Exercise instructions :: From the steady state stability excerpt below, extract the passage beginning at the words "Catalyst currently computes" and ending after the words "tol keyword argument.", copying it word for word.

*** Excerpt Section Begins ***

Steady state stability computation

After system steady states have been found using HomotopyContinuation.jl, NonlinearSolve.jl, or other means, their stability can be computed using Catalyst's steady_state_stability function. Systems with conservation laws will automatically have these removed, permitting stability computation on systems with singular Jacobian.

Warning

Catalyst currently computes steady state stabilities using the naive approach of checking whether a system's largest eigenvalue real part is negative. Furthermore, Catalyst uses a tolerance tol = 10*sqrt(eps()) to determine whether a computed eigenvalue is far away enough from 0 to be reliably considered non-zero. This threshold can be changed through the tol keyword argument.

Basic examples

Let us consider the following basic example:

using Catalyst
rn = @reaction_network begin
    (p,d), 0 <--> X
end

\[ \begin{align*} \varnothing &\xrightleftharpoons[d]{p} \mathrm{X} \end{align*} \]

It has a single (stable) steady state at $X = p/d$. We can confirm stability using the steady_state_stability function, to which we provide the steady state, the reaction system, and the parameter values:

ps = [:p => 2.0, :d => 0.5]
steady_state = [:X => 4.0]
steady_state_stability(steady_state, rn, ps)

*** Excerpt Section Ends ***
*** Information Section Begins ***

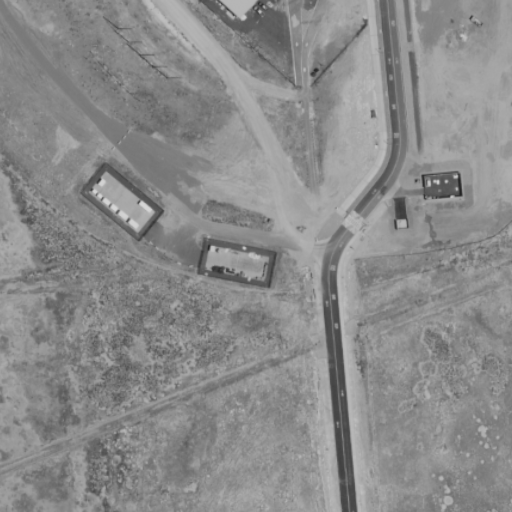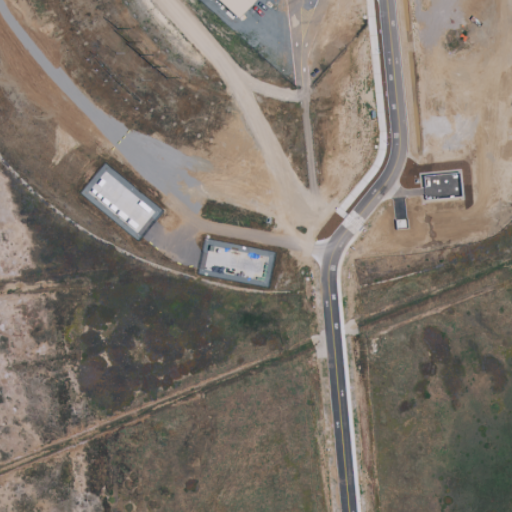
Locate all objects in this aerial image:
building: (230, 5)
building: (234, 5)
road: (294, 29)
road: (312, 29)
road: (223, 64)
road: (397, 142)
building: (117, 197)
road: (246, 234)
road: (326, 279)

*** Information Section Ends ***

Answer to the problem ::
Catalyst currently computes steady state stabilities using the naive approach of checking whether a system's largest eigenvalue real part is negative. Furthermore, Catalyst uses a tolerance tol = 10*sqrt(eps()) to determine whether a computed eigenvalue is far away enough from 0 to be reliably considered non-zero. This threshold can be changed through the tol keyword argument.